This recipe was first published as part of our Get to know feature on the The Caipirinha.

60ml Cachaça
Half a large lime
2tsp Fine white sugar

Trim both ends of the lime to reveal the flesh. Cut the trimmed fruit lengthways into two halves. Remove excess pith and seeds from the core through two lengthways cuts on each half, and scrape out any remaining seeds. Dice each lime half into six cubes through one lengthways and two horizontal cuts.

Place the lime pieces in a sturdy old-fashioned glass, add sugar, and muddle thoroughly. Add the cachaça, top with cracked ice, and tip everything into a cocktail shaker. Shake thoroughly, return to the glass, top with more ice and give a final stir. Optionally, garnish with a lime wheel and short straw.

Brazilians have a sweet tooth. Not only do the bitter lime oils make the balance point relatively saccharine, but extra sweetness brings out cachaça’s herbaceous notes. Sugar also offers structure as the ice dilutes.

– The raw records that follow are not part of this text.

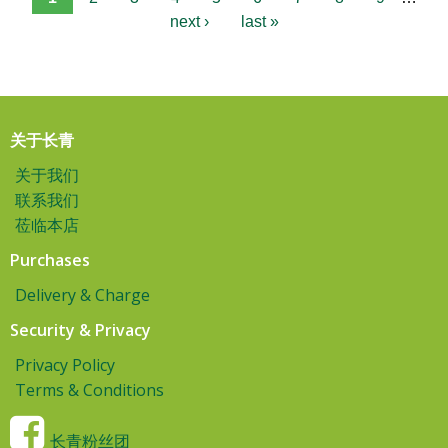
next ›
last »
关于长青
关于我们
联系我们
莅临本店
Purchases
Delivery & Charge
Security & Privacy
Privacy Policy
Terms & Conditions
长青粉丝团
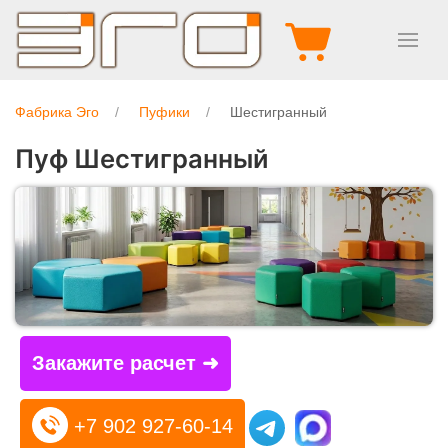
Фабрика Эго
Пуфики
Шестигранный
Пуф Шестигранный
Закажите расчет ➜
+7 902 927-60-14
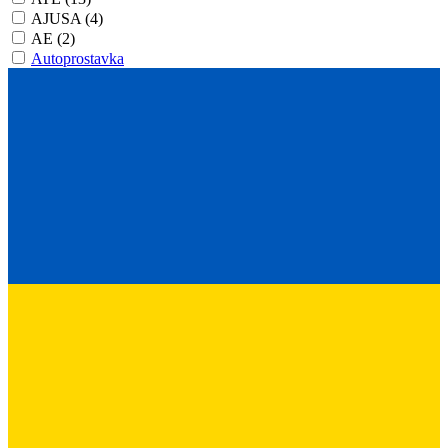
AJUSA
(4)
AE
(2)
Autoprostavka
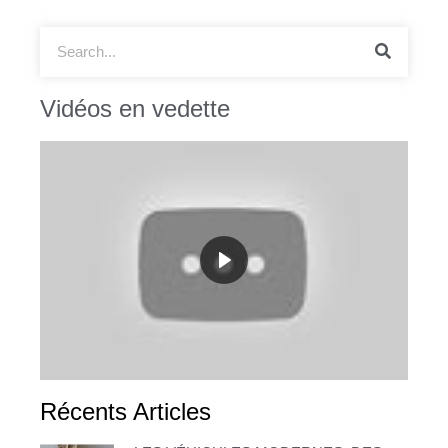
Vidéos en vedette
Récents Articles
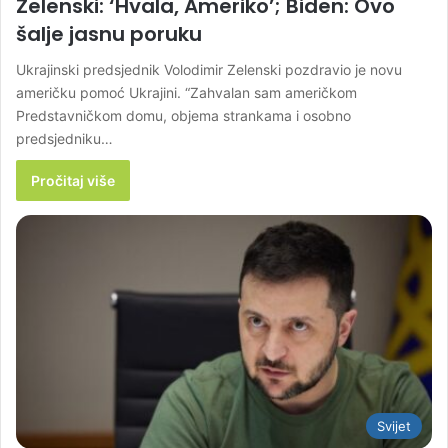
Zelenski: ‘Hvala, Ameriko’; Biden: Ovo
šalje jasnu poruku
Ukrajinski predsjednik Volodimir Zelenski pozdravio je novu
američku pomoć Ukrajini. “Zahvalan sam američkom
Predstavničkom domu, objema strankama i osobno
predsjedniku…
Pročitaj više
Svijet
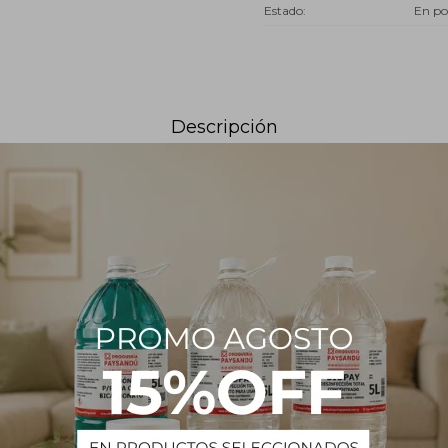
Estado
En po
Descripción
odio es un compuesto soluble en agua con una variedad de usos que 
mbito de la salud. Es uno de los compuestos más versátiles que pod
 sus aplicaciones son inmensas.
 el bicarbonato de sodio actúa sobre manchas difíciles de quitar, elim
eridas con el tiempo.
liminar olores y manchas provocadas por el sudor en la ropa. Solo b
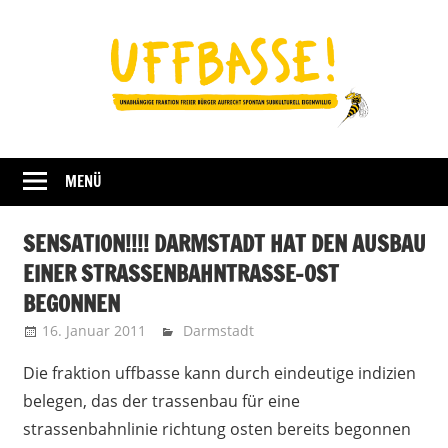
Zum
Inhalt
springen
Fraktion
UFFBASSE!
Darmstadt
MENÜ
SENSATION!!!! DARMSTADT HAT DEN AUSBAU
EINER STRASSENBAHNTRASSE-OST
BEGONNEN
16. Januar 2011
Uffbasse
Darmstadt
Die fraktion uffbasse kann durch eindeutige indizien
belegen, das der trassenbau für eine
strassenbahnlinie richtung osten bereits begonnen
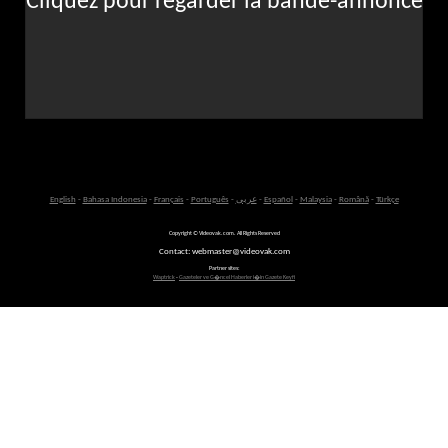
Cliquez pour regarder la bande-annonce
English
-
Bahasa Indonesia
-
Français
-
Português
-
عربى
-
Español
-
Malaysia
-
Română
-
Türkçe
Copyright © Videovak.com. All Rights Reserved
Contact: webmaster@videovak.com
Partner sites:
Waptrick
-
Gazeteler ve G�ncel Haberler i�in Gazete Keyfi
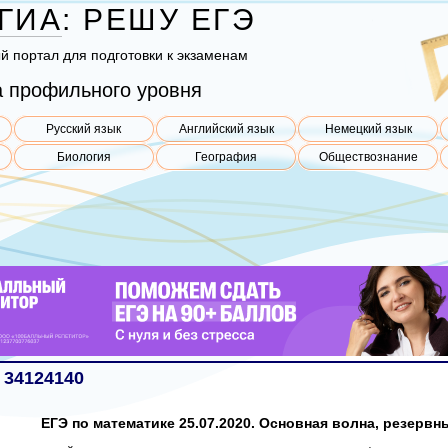
ГИА
:
РЕШУ
ЕГЭ
ый пор­тал для под­го­тов­ки к эк­за­ме­нам
 профильного уровня
Русский язык
Английский язык
Немецкий язык
Биология
География
Обществознание
 34124140
ЕГЭ по математике 25.07.2020. Основная волна, резервн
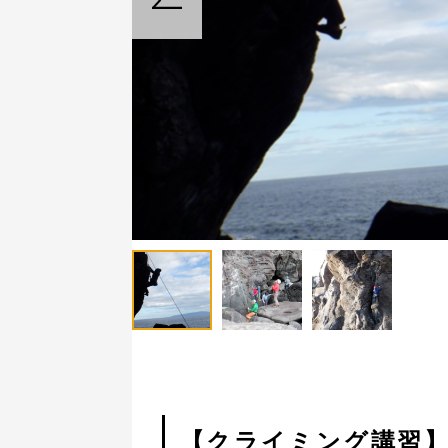
【クライミング講習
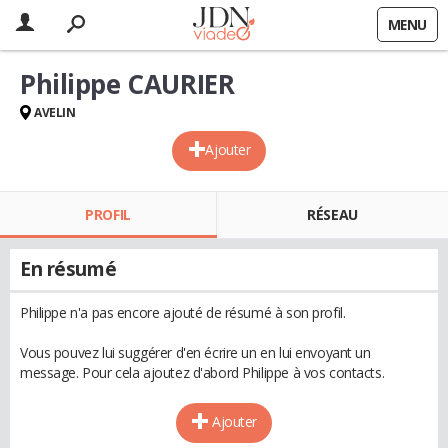
MENU
Philippe CAURIER
AVELIN
Ajouter
PROFIL
RÉSEAU
En résumé
Philippe n'a pas encore ajouté de résumé à son profil.
Vous pouvez lui suggérer d'en écrire un en lui envoyant un
message. Pour cela ajoutez d'abord Philippe à vos contacts.
Ajouter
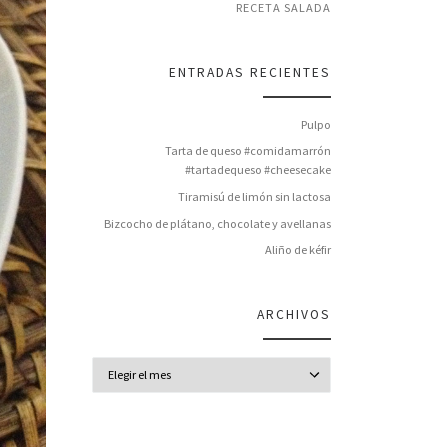
RECETA SALADA
ENTRADAS RECIENTES
Pulpo
Tarta de queso #comidamarrón
#tartadequeso #cheesecake
Tiramisú de limón sin lactosa
Bizcocho de plátano, chocolate y avellanas
Aliño de kéfir
ARCHIVOS
Archivos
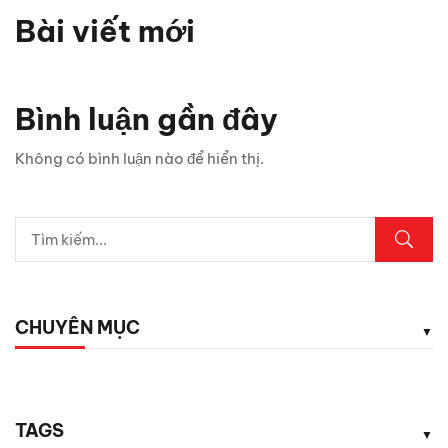
Bài viết mới
Bình luận gần đây
Không có bình luận nào để hiển thị.
CHUYÊN MỤC
TAGS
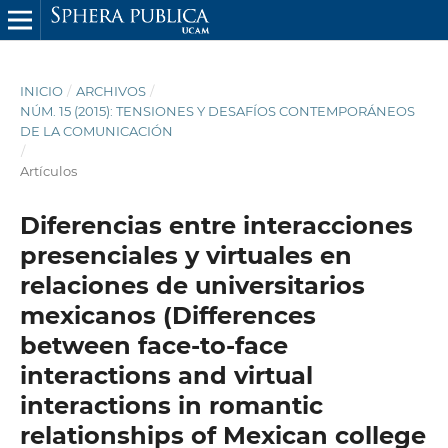
INICIO
/
ARCHIVOS
/
NÚM. 15 (2015): TENSIONES Y DESAFÍOS CONTEMPORÁNEOS
DE LA COMUNICACIÓN
/
Artículos
Diferencias entre interacciones
presenciales y virtuales en
relaciones de universitarios
mexicanos (Differences
between face-to-face
interactions and virtual
interactions in romantic
relationships of Mexican college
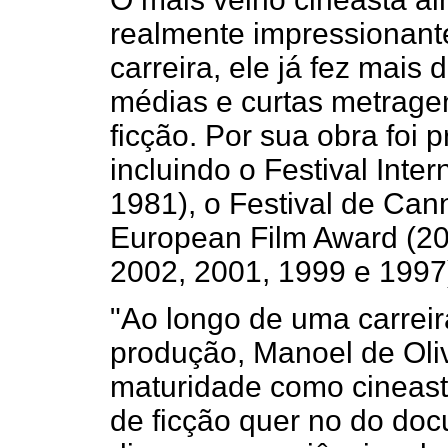
realmente impressionant
carreira, ele já fez mais 
médias e curtas metrage
ficção. Por sua obra foi
incluindo o Festival Inte
1981), o Festival de Can
European Film Award (20
2002, 2001, 1999 e 1997
"Ao longo de uma carreir
produção, Manoel de Oli
maturidade como cineast
de ficção quer no do docu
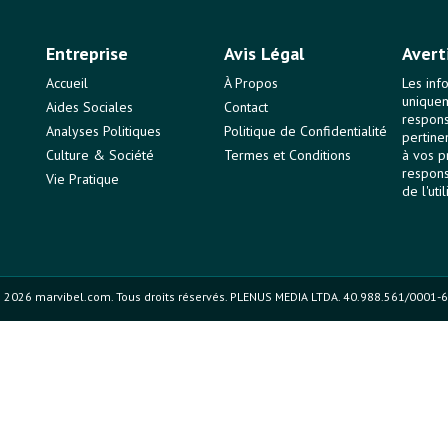
Entreprise
Avis Légal
Avert
Accueil
À Propos
Les inf
uniquem
Aides Sociales
Contact
responsa
Analyses Politiques
Politique de Confidentialité
pertine
Culture & Société
Termes et Conditions
à vos p
respons
Vie Pratique
de l'uti
 2026 marvibel.com. Tous droits réservés. PLENUS MEDIA LTDA. 40.988.561/0001-6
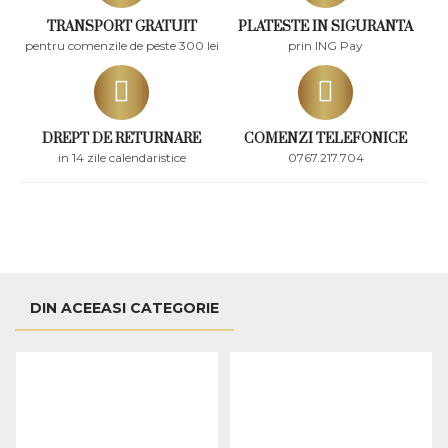
TRANSPORT GRATUIT
PLATESTE IN SIGURANTA
pentru comenzile de peste 300 lei
prin ING Pay
DREPT DE RETURNARE
COMENZI TELEFONICE
in 14 zile calendaristice
0767.217.704
DIN ACEEASI CATEGORIE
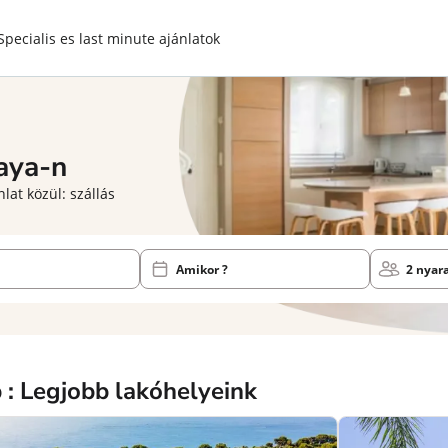
Specialis es last minute ajánlatok
aya-n
lat közül: szállás
Amikor ?
2 nyar
: Legjobb lakóhelyeink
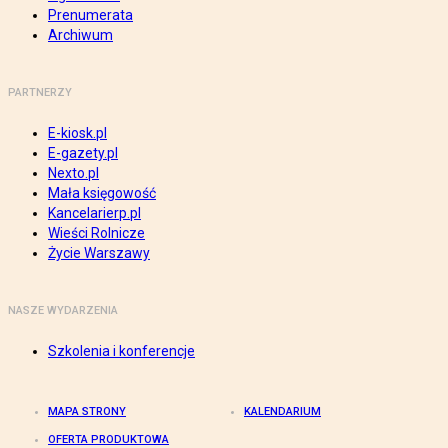
Prenumerata
Archiwum
PARTNERZY
E-kiosk.pl
E-gazety.pl
Nexto.pl
Mała księgowość
Kancelarierp.pl
Wieści Rolnicze
Życie Warszawy
NASZE WYDARZENIA
Szkolenia i konferencje
MAPA STRONY
KALENDARIUM
OFERTA PRODUKTOWA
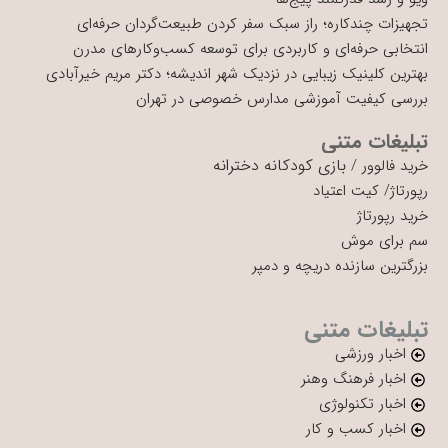
تجهیزات چندکاره؛ راز سبک سفر کردن طبیعت‌گردان حرفه‌ای
انتخابی حرفه‌ای و کاربردی برای توسعه کسب‌وکارهای مدرن
بهترین کلینیک زیبایی در نزدیک شهر اندیشه؛ دکتر مریم خیرآبادی
بررسی کیفیت آموزشی مدارس خصوصی در تهران
تبلیغات متنی
بازی کودکانه دخترانه
خرید فالوور
/
رپورتاژ
/
کیت اعتیاد
خرید رپورتاژ
سم برای موش
بزرگترین سازنده دریچه و دمپر
تبلیغات متنی
اخبار ورزشی
اخبار فرهنگ وهنر
اخبار تکنولوژی
اخبار کسب و کار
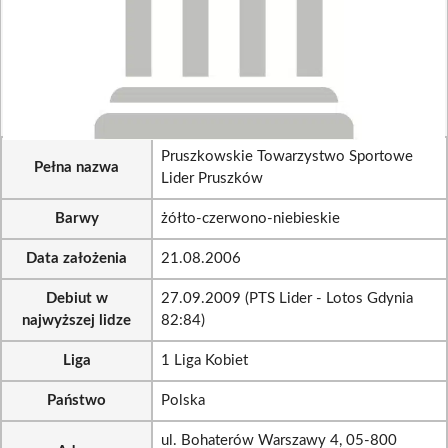
Pruszkowskie Towarzystwo Sportowe
Pełna nazwa
Lider Pruszków
Barwy
żółto-czerwono-niebieskie
Data założenia
21.08.2006
Debiut w
27.09.2009 (PTS Lider - Lotos Gdynia
najwyższej lidze
82:84)
Liga
1 Liga Kobiet
Państwo
Polska
ul. Bohaterów Warszawy 4, 05-800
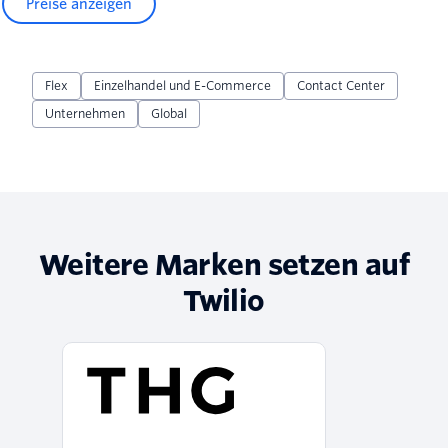
Preise anzeigen
Flex
Einzelhandel und E-Commerce
Contact Center
Unternehmen
Global
Weitere Marken setzen auf
Twilio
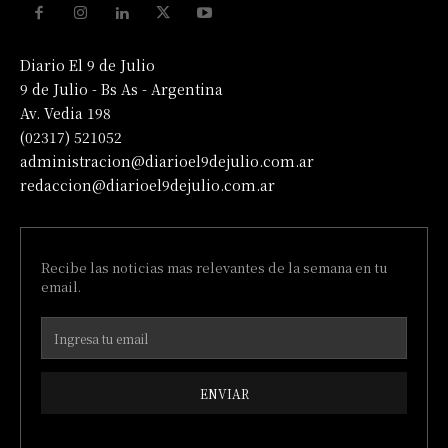
Diario El 9 de Julio
9 de Julio - Bs As - Argentina
Av. Vedia 198
(02317) 521052
administracion@diarioel9dejulio.com.ar
redaccion@diarioel9dejulio.com.ar
Recibe las noticias mas relevantes de la semana en tu
email.
ENVIAR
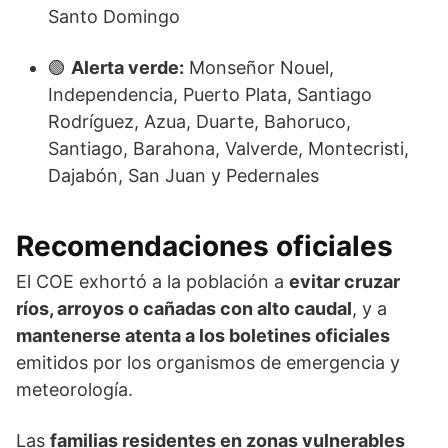
Santo Domingo
🟢
Alerta verde:
Monseñor Nouel,
Independencia, Puerto Plata, Santiago
Rodríguez, Azua, Duarte, Bahoruco,
Santiago, Barahona, Valverde, Montecristi,
Dajabón, San Juan y Pedernales
Recomendaciones oficiales
El COE exhortó a la población a
evitar cruzar
ríos, arroyos o cañadas con alto caudal
, y a
mantenerse atenta a los boletines oficiales
emitidos por los organismos de emergencia y
meteorología.
Las
familias residentes en zonas vulnerables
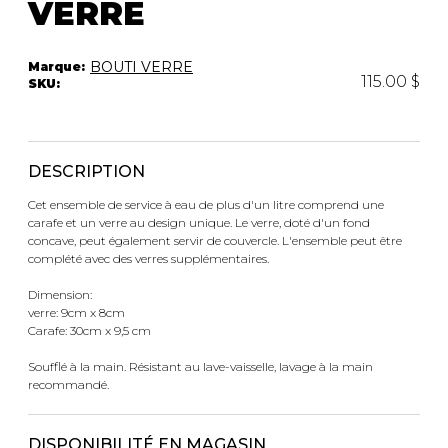
VERRE
Trousses
Bandoulière
VÊTEMENTS DE NUIT ET
DÉTENTE
Autres
BOUTI VERRE
Marque:
115.00 $
SKU:
Portes-clés
Étuis
CHAUSSETTES ET COLLANTS
Valises/Voyages
Ceintures
DESCRIPTION
Bonnets, gants et foulards
STYLE DE VIE
Cet ensemble de service à eau de plus d'un litre comprend une
Parapluies
carafe et un verre au design unique. Le verre, doté d'un fond
concave, peut également servir de couvercle. L'ensemble peut être
MASTECTOMIE
complété avec des verres supplémentaires.
BEAUTÉ ET
SOUS-
BIEN-ÊTRE
VÊTEMENTS
Dimension:
verre: 9cm x 8cm
Produits Boss Appeal
Soutiens-Gorge
Carafe: 30cm x 9,5 cm
Bain et corps
Culottes
Soins du visage
Camisoles
Soufflé à la main. Résistant au lave-vaisselle, lavage à la main
recommandé.
Accessoires à cheveux
Bodysuits
Chandelles
Spanx
Fragrances
Jupons et Slips
DISPONIBILITÉ EN MAGASIN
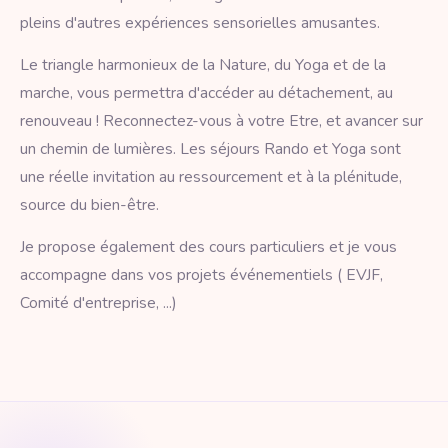
pleins d'autres expériences sensorielles amusantes.
Le triangle harmonieux de la Nature, du Yoga et de la
marche, vous permettra d'accéder au détachement, au
renouveau ! Reconnectez-vous à votre Etre, et avancer sur
un chemin de lumières. Les séjours Rando et Yoga sont
une réelle invitation au ressourcement et à la plénitude,
source du bien-être.
Je propose également des cours particuliers et je vous
accompagne dans vos projets événementiels ( EVJF,
Comité d'entreprise, ...)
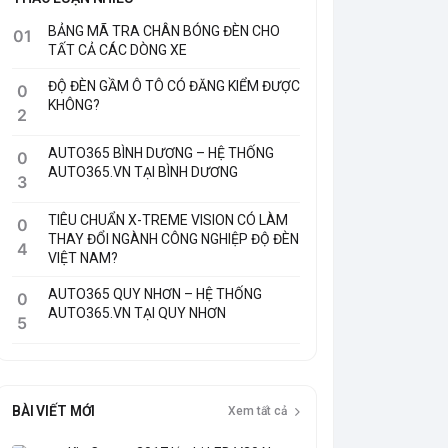
BẢNG MÃ TRA CHÂN BÓNG ĐÈN CHO
01
TẤT CẢ CÁC DÒNG XE
ĐỘ ĐÈN GẦM Ô TÔ CÓ ĐĂNG KIỂM ĐƯỢC
0
KHÔNG?
2
AUTO365 BÌNH DƯƠNG – HỆ THỐNG
0
AUTO365.VN TẠI BÌNH DƯƠNG
3
TIÊU CHUẨN X-TREME VISION CÓ LÀM
0
THAY ĐỔI NGÀNH CÔNG NGHIỆP ĐỘ ĐÈN
4
VIỆT NAM?
AUTO365 QUY NHƠN – HỆ THỐNG
0
AUTO365.VN TẠI QUY NHƠN
5
BÀI VIẾT MỚI
Xem tất cả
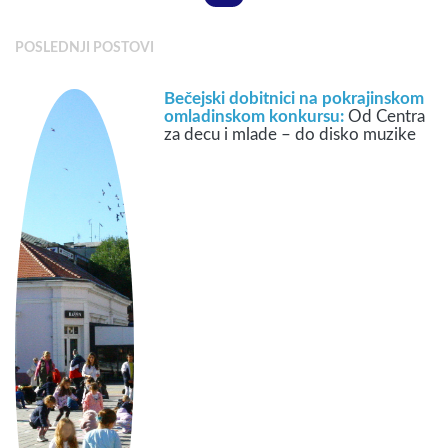
POSLEDNJI POSTOVI
Bečejski dobitnici na pokrajinskom
omladinskom konkursu:
Od Centra
za decu i mlade – do disko muzike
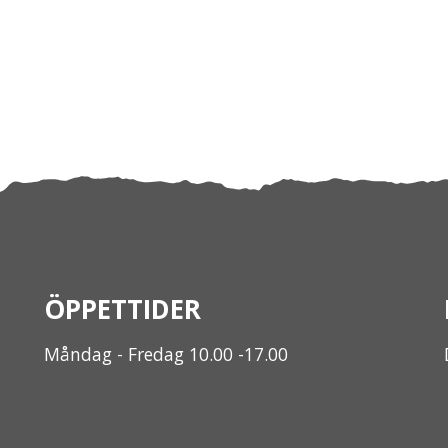
ÖPPETTIDER
Måndag - Fredag 10.00 -17.00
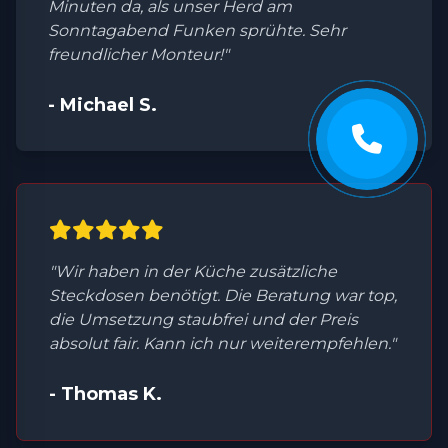
Minuten da, als unser Herd am
Sonntagabend Funken sprühte. Sehr
freundlicher Monteur!"
- Michael S.
"Wir haben in der Küche zusätzliche
Steckdosen benötigt. Die Beratung war top,
die Umsetzung staubfrei und der Preis
absolut fair. Kann ich nur weiterempfehlen."
- Thomas K.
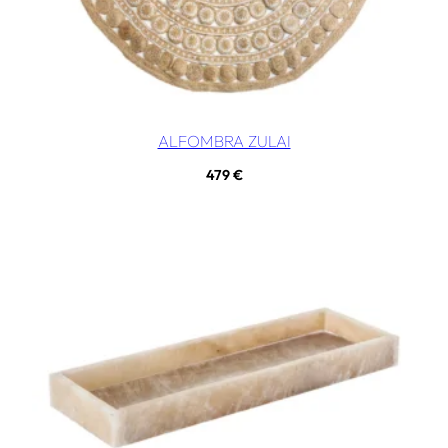
ALFOMBRA ZULAI
479
€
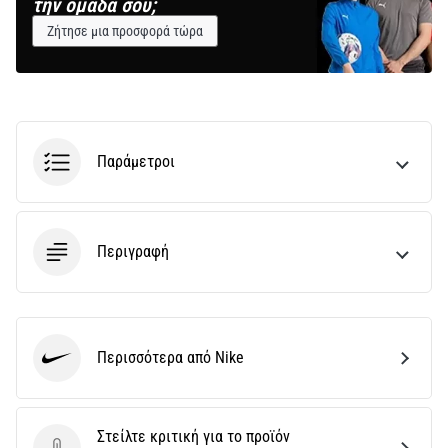
την ομάδα σου;
Ζήτησε μια προσφορά τώρα
Παράμετροι
Περιγραφή
Περισσότερα από Nike
Nike
Στείλτε κριτική για το προϊόν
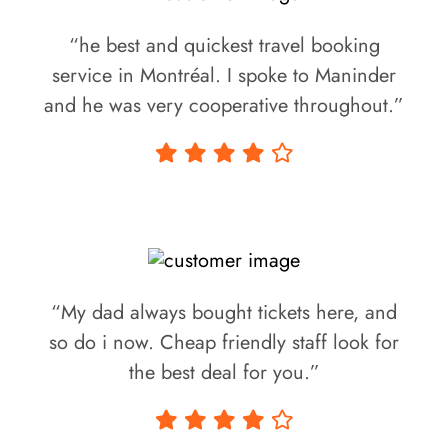
“he best and quickest travel booking
service in Montréal. I spoke to Maninder
and he was very cooperative throughout.”
Sheen Mirakhur
“My dad always bought tickets here, and
so do i now. Cheap friendly staff look for
the best deal for you.”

Use fine white cane sugar for easy solubility. Nothing is worse – or more common, in some countries – than a Caipirinha filled with un-dissolved sugar. So if your sugar is coarse simply pulverise in a blender. Avoid over muddling since it can extract too much bitter oil from the limes. Some even suggest muddling only one slice of lime and adding the rest as juice. That seems too extreme, but do go easy.